Transcribe the listing that follows exactly, from its first line to its last.

» GIVEN RECORDS:
· · · · · · ·

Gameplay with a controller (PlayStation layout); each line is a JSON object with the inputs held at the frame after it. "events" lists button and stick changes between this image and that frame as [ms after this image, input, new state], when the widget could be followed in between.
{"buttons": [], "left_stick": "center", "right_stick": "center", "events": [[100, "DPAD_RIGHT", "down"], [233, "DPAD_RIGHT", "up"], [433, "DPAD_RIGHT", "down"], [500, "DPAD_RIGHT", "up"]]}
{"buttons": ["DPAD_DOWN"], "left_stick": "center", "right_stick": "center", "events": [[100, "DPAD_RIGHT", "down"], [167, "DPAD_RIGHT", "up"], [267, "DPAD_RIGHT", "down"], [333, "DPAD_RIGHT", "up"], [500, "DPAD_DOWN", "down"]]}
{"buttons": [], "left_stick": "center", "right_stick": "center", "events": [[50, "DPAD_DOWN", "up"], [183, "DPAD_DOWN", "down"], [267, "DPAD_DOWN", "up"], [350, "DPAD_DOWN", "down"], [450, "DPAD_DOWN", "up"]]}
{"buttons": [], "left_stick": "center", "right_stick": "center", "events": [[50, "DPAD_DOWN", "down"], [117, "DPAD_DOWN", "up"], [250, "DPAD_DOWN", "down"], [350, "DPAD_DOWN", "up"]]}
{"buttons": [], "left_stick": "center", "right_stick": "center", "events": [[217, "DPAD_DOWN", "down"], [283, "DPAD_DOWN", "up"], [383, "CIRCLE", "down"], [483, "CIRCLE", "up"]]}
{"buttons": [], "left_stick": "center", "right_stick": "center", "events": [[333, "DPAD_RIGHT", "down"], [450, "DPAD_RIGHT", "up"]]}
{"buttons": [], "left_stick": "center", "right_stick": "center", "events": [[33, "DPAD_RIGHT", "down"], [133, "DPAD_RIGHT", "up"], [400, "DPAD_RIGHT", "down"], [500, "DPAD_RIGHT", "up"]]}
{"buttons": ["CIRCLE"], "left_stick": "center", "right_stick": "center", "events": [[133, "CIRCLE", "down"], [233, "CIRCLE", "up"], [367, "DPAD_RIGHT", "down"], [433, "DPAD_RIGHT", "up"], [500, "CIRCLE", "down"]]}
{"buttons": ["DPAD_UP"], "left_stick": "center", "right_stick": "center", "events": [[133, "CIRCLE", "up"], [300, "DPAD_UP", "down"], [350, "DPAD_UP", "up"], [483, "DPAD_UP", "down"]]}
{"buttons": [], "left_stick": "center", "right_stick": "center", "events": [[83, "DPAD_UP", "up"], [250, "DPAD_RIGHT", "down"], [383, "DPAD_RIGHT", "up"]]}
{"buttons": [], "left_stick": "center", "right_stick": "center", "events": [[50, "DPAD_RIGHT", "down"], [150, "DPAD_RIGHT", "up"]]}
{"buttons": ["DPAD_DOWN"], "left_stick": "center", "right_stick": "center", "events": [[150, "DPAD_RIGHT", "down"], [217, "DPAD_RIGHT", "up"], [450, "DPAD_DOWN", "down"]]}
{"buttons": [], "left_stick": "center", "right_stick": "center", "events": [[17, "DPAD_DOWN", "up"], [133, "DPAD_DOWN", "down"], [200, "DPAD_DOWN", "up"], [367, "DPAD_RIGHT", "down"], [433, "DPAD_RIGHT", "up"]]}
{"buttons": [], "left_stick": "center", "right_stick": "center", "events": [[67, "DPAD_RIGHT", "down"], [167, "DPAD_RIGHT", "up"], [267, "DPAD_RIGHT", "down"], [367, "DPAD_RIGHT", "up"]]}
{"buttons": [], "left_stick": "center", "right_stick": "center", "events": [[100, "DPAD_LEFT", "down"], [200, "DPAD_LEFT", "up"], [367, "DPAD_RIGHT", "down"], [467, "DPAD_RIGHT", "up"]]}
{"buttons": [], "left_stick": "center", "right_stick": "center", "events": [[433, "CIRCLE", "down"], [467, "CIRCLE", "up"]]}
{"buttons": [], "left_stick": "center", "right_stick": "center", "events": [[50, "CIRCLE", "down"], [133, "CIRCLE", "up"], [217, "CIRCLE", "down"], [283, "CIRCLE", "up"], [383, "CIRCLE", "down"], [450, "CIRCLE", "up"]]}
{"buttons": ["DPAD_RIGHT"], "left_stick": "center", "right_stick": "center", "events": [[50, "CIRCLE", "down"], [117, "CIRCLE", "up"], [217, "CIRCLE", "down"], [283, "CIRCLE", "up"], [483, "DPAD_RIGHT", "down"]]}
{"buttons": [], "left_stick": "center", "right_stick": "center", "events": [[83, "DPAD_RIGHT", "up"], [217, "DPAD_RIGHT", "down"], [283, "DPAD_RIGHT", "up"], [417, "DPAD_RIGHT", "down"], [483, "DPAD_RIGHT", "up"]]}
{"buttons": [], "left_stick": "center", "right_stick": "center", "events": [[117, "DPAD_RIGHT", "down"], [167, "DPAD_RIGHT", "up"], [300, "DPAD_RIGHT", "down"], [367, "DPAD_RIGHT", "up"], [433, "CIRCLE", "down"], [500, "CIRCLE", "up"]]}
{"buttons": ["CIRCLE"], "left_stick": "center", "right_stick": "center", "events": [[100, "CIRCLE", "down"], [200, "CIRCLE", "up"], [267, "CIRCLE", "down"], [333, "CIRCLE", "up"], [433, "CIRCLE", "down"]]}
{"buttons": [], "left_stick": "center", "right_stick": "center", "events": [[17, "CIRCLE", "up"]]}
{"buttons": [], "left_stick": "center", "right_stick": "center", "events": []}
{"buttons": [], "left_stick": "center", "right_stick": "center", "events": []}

· · · · · · ·

» RESULT:
Gameplay with a controller (PlayStation layout); each line is a JSON object with the inputs held at the frame after it. "events" lists button and stick changes between this image and that frame as [ms after this image, input, new state], when the widget could be followed in between.
{"buttons": [], "left_stick": "center", "right_stick": "center", "events": [[100, "DPAD_RIGHT", "down"], [233, "DPAD_RIGHT", "up"], [433, "DPAD_RIGHT", "down"], [500, "DPAD_RIGHT", "up"]]}
{"buttons": ["DPAD_DOWN"], "left_stick": "center", "right_stick": "center", "events": [[100, "DPAD_RIGHT", "down"], [167, "DPAD_RIGHT", "up"], [267, "DPAD_RIGHT", "down"], [333, "DPAD_RIGHT", "up"], [500, "DPAD_DOWN", "down"]]}
{"buttons": [], "left_stick": "center", "right_stick": "center", "events": [[50, "DPAD_DOWN", "up"], [183, "DPAD_DOWN", "down"], [267, "DPAD_DOWN", "up"], [350, "DPAD_DOWN", "down"], [450, "DPAD_DOWN", "up"]]}
{"buttons": [], "left_stick": "center", "right_stick": "center", "events": [[50, "DPAD_DOWN", "down"], [117, "DPAD_DOWN", "up"], [250, "DPAD_DOWN", "down"], [350, "DPAD_DOWN", "up"]]}
{"buttons": [], "left_stick": "center", "right_stick": "center", "events": [[217, "DPAD_DOWN", "down"], [283, "DPAD_DOWN", "up"], [383, "CIRCLE", "down"], [483, "CIRCLE", "up"]]}
{"buttons": [], "left_stick": "center", "right_stick": "center", "events": [[333, "DPAD_RIGHT", "down"], [450, "DPAD_RIGHT", "up"]]}
{"buttons": [], "left_stick": "center", "right_stick": "center", "events": [[33, "DPAD_RIGHT", "down"], [133, "DPAD_RIGHT", "up"], [400, "DPAD_RIGHT", "down"], [500, "DPAD_RIGHT", "up"]]}
{"buttons": ["CIRCLE"], "left_stick": "center", "right_stick": "center", "events": [[133, "CIRCLE", "down"], [233, "CIRCLE", "up"], [367, "DPAD_RIGHT", "down"], [433, "DPAD_RIGHT", "up"], [500, "CIRCLE", "down"]]}
{"buttons": ["DPAD_UP"], "left_stick": "center", "right_stick": "center", "events": [[133, "CIRCLE", "up"], [300, "DPAD_UP", "down"], [350, "DPAD_UP", "up"], [483, "DPAD_UP", "down"]]}
{"buttons": [], "left_stick": "center", "right_stick": "center", "events": [[83, "DPAD_UP", "up"], [250, "DPAD_RIGHT", "down"], [383, "DPAD_RIGHT", "up"]]}
{"buttons": [], "left_stick": "center", "right_stick": "center", "events": [[50, "DPAD_RIGHT", "down"], [150, "DPAD_RIGHT", "up"]]}
{"buttons": ["DPAD_DOWN"], "left_stick": "center", "right_stick": "center", "events": [[150, "DPAD_RIGHT", "down"], [217, "DPAD_RIGHT", "up"], [450, "DPAD_DOWN", "down"]]}
{"buttons": [], "left_stick": "center", "right_stick": "center", "events": [[17, "DPAD_DOWN", "up"], [133, "DPAD_DOWN", "down"], [200, "DPAD_DOWN", "up"], [367, "DPAD_RIGHT", "down"], [433, "DPAD_RIGHT", "up"]]}
{"buttons": [], "left_stick": "center", "right_stick": "center", "events": [[67, "DPAD_RIGHT", "down"], [167, "DPAD_RIGHT", "up"], [267, "DPAD_RIGHT", "down"], [367, "DPAD_RIGHT", "up"]]}
{"buttons": [], "left_stick": "center", "right_stick": "center", "events": [[100, "DPAD_LEFT", "down"], [200, "DPAD_LEFT", "up"], [367, "DPAD_RIGHT", "down"], [467, "DPAD_RIGHT", "up"]]}
{"buttons": [], "left_stick": "center", "right_stick": "center", "events": [[433, "CIRCLE", "down"], [467, "CIRCLE", "up"]]}
{"buttons": [], "left_stick": "center", "right_stick": "center", "events": [[50, "CIRCLE", "down"], [133, "CIRCLE", "up"], [217, "CIRCLE", "down"], [283, "CIRCLE", "up"], [383, "CIRCLE", "down"], [450, "CIRCLE", "up"]]}
{"buttons": ["DPAD_RIGHT"], "left_stick": "center", "right_stick": "center", "events": [[50, "CIRCLE", "down"], [117, "CIRCLE", "up"], [217, "CIRCLE", "down"], [283, "CIRCLE", "up"], [483, "DPAD_RIGHT", "down"]]}
{"buttons": [], "left_stick": "center", "right_stick": "center", "events": [[83, "DPAD_RIGHT", "up"], [217, "DPAD_RIGHT", "down"], [283, "DPAD_RIGHT", "up"], [417, "DPAD_RIGHT", "down"], [483, "DPAD_RIGHT", "up"]]}
{"buttons": [], "left_stick": "center", "right_stick": "center", "events": [[117, "DPAD_RIGHT", "down"], [167, "DPAD_RIGHT", "up"], [300, "DPAD_RIGHT", "down"], [367, "DPAD_RIGHT", "up"], [433, "CIRCLE", "down"], [500, "CIRCLE", "up"]]}
{"buttons": ["CIRCLE"], "left_stick": "center", "right_stick": "center", "events": [[100, "CIRCLE", "down"], [200, "CIRCLE", "up"], [267, "CIRCLE", "down"], [333, "CIRCLE", "up"], [433, "CIRCLE", "down"]]}
{"buttons": [], "left_stick": "center", "right_stick": "center", "events": [[17, "CIRCLE", "up"]]}
{"buttons": [], "left_stick": "center", "right_stick": "center", "events": []}
{"buttons": [], "left_stick": "center", "right_stick": "center", "events": []}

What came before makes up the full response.